En pleine crise grecque, le président de la Commission a osé déclarer "Il n'y a pas de recours démocratique contre les traités européens déjà ratifiés"... qui n'ont jamais été soumis à consultation populaire ! Aucun Etat membre, aucun chef d'Etat n'a protesté contre cette déclaration. Or, elle est tout simplement énorme. Traduite en langage de tous les jours, elle signifie ceci : "La démocratie, c'est fini. Vous, que vos gouvernements ont fait entrer dans cette galère de l'UE, oubliez toute espérance et ramez, pauvres cloches." Puisse l'affaire du CETA nous ouvrir les yeux : c'est le discours des tyrans. Il ne tombe pas du ciel mais d'un besoin des multinationales. A l'époque des marchés globaux, le grand capital ne se satisfait plus de la démocratie parlementaire dans le cadre des Etats nationaux : il veut, mais au niveau global, un retour aux formes despotiques de l'Ancien Régime, où une élite de technocrates non élus gérait la société dans l'intérêt des possédants.

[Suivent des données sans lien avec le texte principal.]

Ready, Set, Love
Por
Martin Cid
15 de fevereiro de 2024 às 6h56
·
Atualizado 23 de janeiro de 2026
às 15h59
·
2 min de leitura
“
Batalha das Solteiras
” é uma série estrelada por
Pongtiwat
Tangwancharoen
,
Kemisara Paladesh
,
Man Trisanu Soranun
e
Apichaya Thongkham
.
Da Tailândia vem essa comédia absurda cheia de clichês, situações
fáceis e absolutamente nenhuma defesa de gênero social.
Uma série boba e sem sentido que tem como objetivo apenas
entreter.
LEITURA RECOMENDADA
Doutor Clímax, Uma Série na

On appelle ça "la gouvernance", et la révolution numérique est en train de lui donner des moyens redoutables pour mieux nous contrôler. S'insurger contre cette tendance est plus qu'un droit : c'est un devoir.
Les mots et les choses
Il nous faut donc remettre les mots en correspondance avec les choses. Une insurrection, c'est le fait de s'insurger. Une révolution, c'est une irruption de la majorité sociale dans le domaine où se règlent ses propres destinées. L'insurrection est-elle légitime ? Oui, mille fois oui. La révolution est-elle violente ? C'est ce que disent les possédants et leurs valets. Ils glapissent quand on les bouscule un peu, crient à l'assassin quand on veut leur prendre un peu de ce qu'ils nous ont volé, mais leur système sue par tous les pores des violences inouïes (policières, sociales, économiques, sexistes, racistes, environnementales...). La révolution n'est "violente" que parce qu'elle répond à une situation où la majorité n'a, pour défendre ses droits et ses conditions d'existence, d'autre possibilité que de faire peser son nombre pour construire un rapport de force par l'action directe.
La marche à l'Etat fort de l'UE et de ses membres crée une telle situation. Quelle que soit l'issue dans l'affaire du CETA, la tendance à la dictature se poursuivra tant que nous ne l'arrêterons pas. Elle requiert de nous considérer pour ainsi dire en état d'insurrection démocratique permanente. Il faut sensibiliser, pétitionner, organiser, construire du lien social, se réapproprier l'espace public, descendre en masse dans la rue... La lutte sera de longue haleine, mais l'enjeu mérite qu'on s'y engage : ou bien nous abattrons le Frankenstein capitaliste européen, ou bien il nous ramènera au 19e siècle. Il ne s'agit donc pas seulement d'imposer le respect formel de notre expression démocratique à travers des parlements élus, et de remplacer l'UE par une autre Europe. Il s'agit de réinventer le contenu même de la démocratie en l'étendant radicalement à tous les domaines de la vie sociale et économique. Il s'agit de construire l'alternative anticapitaliste, écosocialiste, féministe, citoyenne et internationaliste du 21e siècle. Nous le pouvons, si nous le voulons. Car, comme disait Shelley, le poète : "We are many, they are few".